17-25 Aralık yolsuzluk ve rüşvet soruşturması sırasında Mali Şube Müdürlüğü görevinde bulunan ve 4 Eylül 2014 tarihinde “darbe” suçlamasıyla tutuklanan eski Mali Şube Müdürü Yakub Saygılı tutuklu bulunduğu Silivri Cezaevi'nden gönderdiği mektupta, "Özgürlük benim için; hırsıza hırsız, ahlaksıza ahlaksız, yolsuza yolsuz diyebilme, bunları yazabilme ve imzalayabilmekten bahsediyorum" ifadelerini kullandı.

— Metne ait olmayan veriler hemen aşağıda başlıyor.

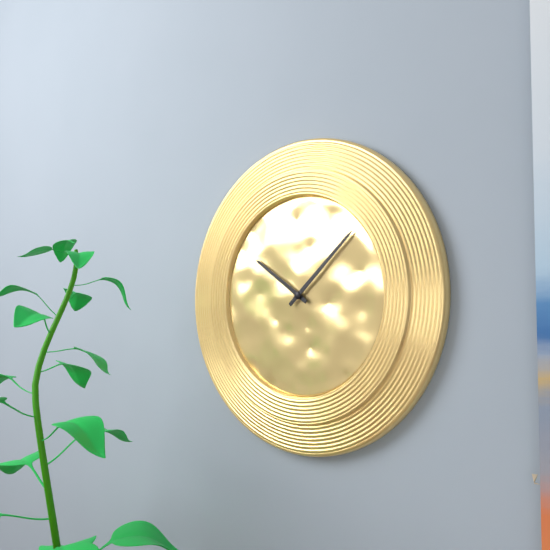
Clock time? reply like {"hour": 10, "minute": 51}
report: {"hour": 10, "minute": 8}
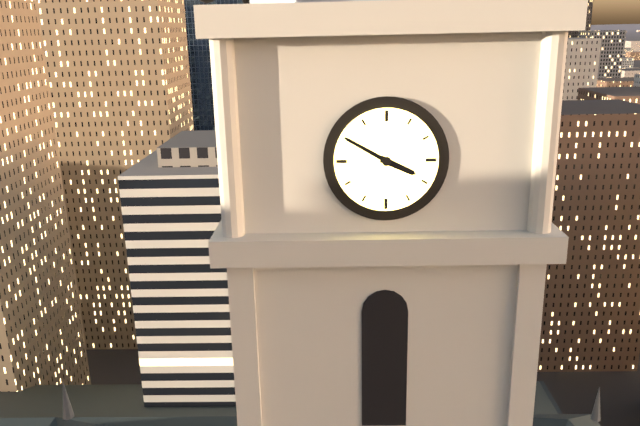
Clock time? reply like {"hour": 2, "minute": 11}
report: {"hour": 3, "minute": 50}
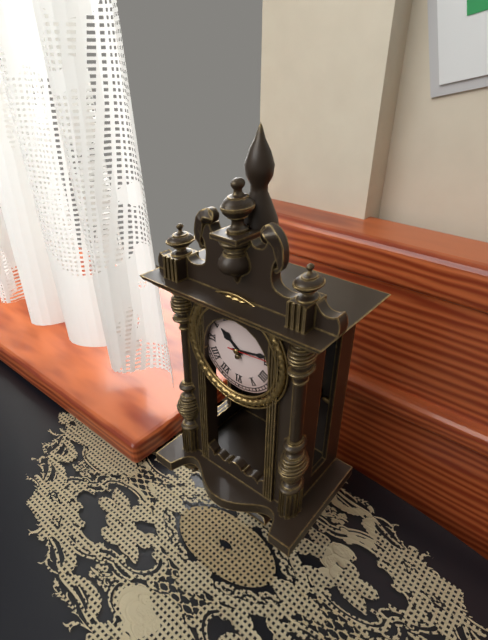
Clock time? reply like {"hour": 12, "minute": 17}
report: {"hour": 10, "minute": 13}
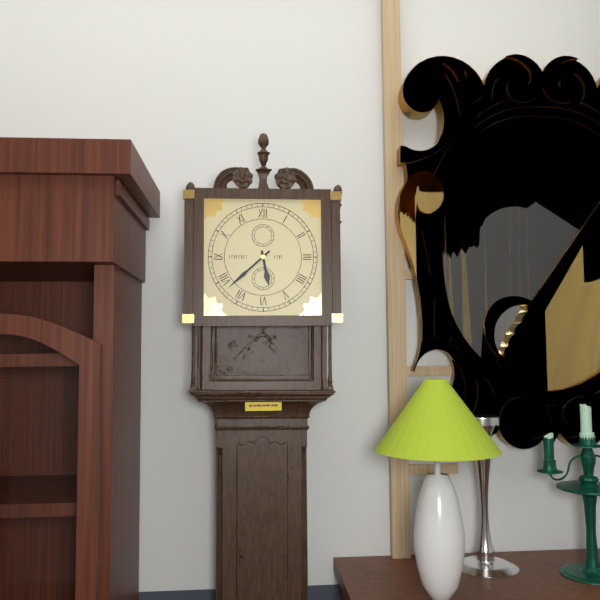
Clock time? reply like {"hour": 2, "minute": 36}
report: {"hour": 5, "minute": 38}
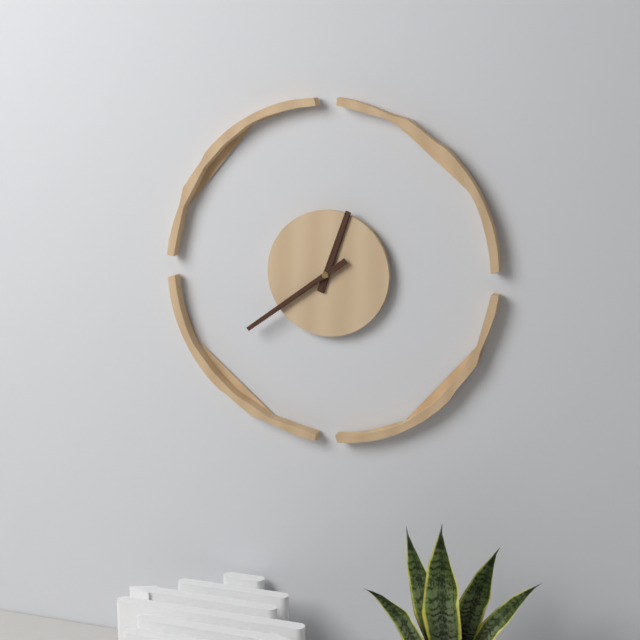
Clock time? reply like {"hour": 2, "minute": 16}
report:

Saygılı, mektubunda İmralı'da kalan Abdullah Öcalan'la ilgili şunları kaydetti: “Televizyonda “Apo”nun İmralı’daki çalışma masasını ve sandalyesini gördüm. Çok hoşuma gitti. Bizimkiler plastik. Onlardan talep etmeyi düşünüyorum idareden. Bu işin sonu sekreteryaya kadar gider. Bir de duyduk ki ev hapsi falan..Öyle olursa “darbeciler” olarak İmralı’ya transferi talep etmeyi düşünüyoruz.”
'Özgürlük doğru bildiğin yolda sesini yükseltmektir'
Saygılı’nın mektubunda “özgürlük” vurgusu da şu şekilde yer aldı: “Özgürlük. O kadar değerli ki benim için anlatamam. Ama özgürlük deyince Boğaz’da dolaşabilmeyi, Pierre Lotti tepesinden güneşin doğuşunu izlemeyi kastetmiyorum. Kiralık kalem ve kiralık beyinleri ile önüne konanı okuyan, imzalayan, karşılığında aldığı paralarla Pierre Lotti manzaralı villa alan satılık uşaklara inat minnetsizce yaşamaktan bahsediyorum. Hırsıza hırsız, ahlaksıza ahlaksız, yolsuza yolsuz diyebilme, bunları yazabilme ve imzalayabilmekten bahsediyorum. Yani doğru bildiğin yolda sesini yükseltme ve yeni nesile miras bırakmaktan bahsediyorum. Bedeli bizi tutsak yapmaz. Söylememek yapar.”